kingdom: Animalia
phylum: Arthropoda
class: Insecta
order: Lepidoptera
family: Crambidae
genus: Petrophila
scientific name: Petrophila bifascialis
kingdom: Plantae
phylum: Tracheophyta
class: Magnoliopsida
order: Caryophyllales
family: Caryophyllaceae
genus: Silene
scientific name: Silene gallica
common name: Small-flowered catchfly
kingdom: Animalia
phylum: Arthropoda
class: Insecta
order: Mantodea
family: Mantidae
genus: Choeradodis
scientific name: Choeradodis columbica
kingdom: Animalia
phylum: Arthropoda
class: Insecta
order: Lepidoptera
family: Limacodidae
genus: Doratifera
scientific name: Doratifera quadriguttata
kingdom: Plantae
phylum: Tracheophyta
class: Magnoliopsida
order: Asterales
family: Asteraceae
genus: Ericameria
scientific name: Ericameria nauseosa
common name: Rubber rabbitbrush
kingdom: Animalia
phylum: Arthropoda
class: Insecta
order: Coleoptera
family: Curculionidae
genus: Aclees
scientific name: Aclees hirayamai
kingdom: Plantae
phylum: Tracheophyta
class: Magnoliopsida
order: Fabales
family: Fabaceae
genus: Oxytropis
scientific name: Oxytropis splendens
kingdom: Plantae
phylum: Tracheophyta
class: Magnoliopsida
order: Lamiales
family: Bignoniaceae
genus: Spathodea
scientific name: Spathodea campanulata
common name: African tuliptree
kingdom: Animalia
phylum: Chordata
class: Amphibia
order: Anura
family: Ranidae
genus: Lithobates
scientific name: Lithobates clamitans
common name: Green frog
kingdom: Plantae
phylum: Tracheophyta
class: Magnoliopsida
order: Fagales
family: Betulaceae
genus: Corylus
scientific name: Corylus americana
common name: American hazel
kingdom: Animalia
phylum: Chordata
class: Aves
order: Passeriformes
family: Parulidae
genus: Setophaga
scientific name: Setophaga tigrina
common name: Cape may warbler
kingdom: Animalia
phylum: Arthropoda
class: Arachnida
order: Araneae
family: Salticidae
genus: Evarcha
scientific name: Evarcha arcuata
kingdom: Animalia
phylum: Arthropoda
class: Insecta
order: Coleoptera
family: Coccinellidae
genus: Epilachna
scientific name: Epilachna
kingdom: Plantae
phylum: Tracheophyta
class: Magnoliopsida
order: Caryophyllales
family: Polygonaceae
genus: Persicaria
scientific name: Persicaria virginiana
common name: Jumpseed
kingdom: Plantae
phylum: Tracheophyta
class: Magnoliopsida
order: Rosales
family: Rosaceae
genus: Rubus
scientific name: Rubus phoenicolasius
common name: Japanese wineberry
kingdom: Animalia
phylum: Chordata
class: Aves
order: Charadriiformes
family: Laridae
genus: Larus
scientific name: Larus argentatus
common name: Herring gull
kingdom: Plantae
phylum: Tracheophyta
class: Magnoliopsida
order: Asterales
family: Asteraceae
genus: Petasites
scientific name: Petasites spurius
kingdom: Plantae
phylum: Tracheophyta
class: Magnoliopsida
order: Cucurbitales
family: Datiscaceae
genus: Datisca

============

### TO DO
Turn all the lines of the material above into a numbered list, leaving out any blank lines.

### COMPLETE RESPONSE
1. kingdom: Animalia
2. phylum: Arthropoda
3. class: Insecta
4. order: Lepidoptera
5. family: Crambidae
6. genus: Petrophila
7. scientific name: Petrophila bifascialis
8. kingdom: Plantae
9. phylum: Tracheophyta
10. class: Magnoliopsida
11. order: Caryophyllales
12. family: Caryophyllaceae
13. genus: Silene
14. scientific name: Silene gallica
15. common name: Small-flowered catchfly
16. kingdom: Animalia
17. phylum: Arthropoda
18. class: Insecta
19. order: Mantodea
20. family: Mantidae
21. genus: Choeradodis
22. scientific name: Choeradodis columbica
23. kingdom: Animalia
24. phylum: Arthropoda
25. class: Insecta
26. order: Lepidoptera
27. family: Limacodidae
28. genus: Doratifera
29. scientific name: Doratifera quadriguttata
30. kingdom: Plantae
31. phylum: Tracheophyta
32. class: Magnoliopsida
33. order: Asterales
34. family: Asteraceae
35. genus: Ericameria
36. scientific name: Ericameria nauseosa
37. common name: Rubber rabbitbrush
38. kingdom: Animalia
39. phylum: Arthropoda
40. class: Insecta
41. order: Coleoptera
42. family: Curculionidae
43. genus: Aclees
44. scientific name: Aclees hirayamai
45. kingdom: Plantae
46. phylum: Tracheophyta
47. class: Magnoliopsida
48. order: Fabales
49. family: Fabaceae
50. genus: Oxytropis
51. scientific name: Oxytropis splendens
52. kingdom: Plantae
53. phylum: Tracheophyta
54. class: Magnoliopsida
55. order: Lamiales
56. family: Bignoniaceae
57. genus: Spathodea
58. scientific name: Spathodea campanulata
59. common name: African tuliptree
60. kingdom: Animalia
61. phylum: Chordata
62. class: Amphibia
63. order: Anura
64. family: Ranidae
65. genus: Lithobates
66. scientific name: Lithobates clamitans
67. common name: Green frog
68. kingdom: Plantae
69. phylum: Tracheophyta
70. class: Magnoliopsida
71. order: Fagales
72. family: Betulaceae
73. genus: Corylus
74. scientific name: Corylus americana
75. common name: American hazel
76. kingdom: Animalia
77. phylum: Chordata
78. class: Aves
79. order: Passeriformes
80. family: Parulidae
81. genus: Setophaga
82. scientific name: Setophaga tigrina
83. common name: Cape may warbler
84. kingdom: Animalia
85. phylum: Arthropoda
86. class: Arachnida
87. order: Araneae
88. family: Salticidae
89. genus: Evarcha
90. scientific name: Evarcha arcuata
91. kingdom: Animalia
92. phylum: Arthropoda
93. class: Insecta
94. order: Coleoptera
95. family: Coccinellidae
96. genus: Epilachna
97. scientific name: Epilachna
98. kingdom: Plantae
99. phylum: Tracheophyta
100. class: Magnoliopsida
101. order: Caryophyllales
102. family: Polygonaceae
103. genus: Persicaria
104. scientific name: Persicaria virginiana
105. common name: Jumpseed
106. kingdom: Plantae
107. phylum: Tracheophyta
108. class: Magnoliopsida
109. order: Rosales
110. family: Rosaceae
111. genus: Rubus
112. scientific name: Rubus phoenicolasius
113. common name: Japanese wineberry
114. kingdom: Animalia
115. phylum: Chordata
116. class: Aves
117. order: Charadriiformes
118. family: Laridae
119. genus: Larus
120. scientific name: Larus argentatus
121. common name: Herring gull
122. kingdom: Plantae
123. phylum: Tracheophyta
124. class: Magnoliopsida
125. order: Asterales
126. family: Asteraceae
127. genus: Petasites
128. scientific name: Petasites spurius
129. kingdom: Plantae
130. phylum: Tracheophyta
131. class: Magnoliopsida
132. order: Cucurbitales
133. family: Datiscaceae
134. genus: Datisca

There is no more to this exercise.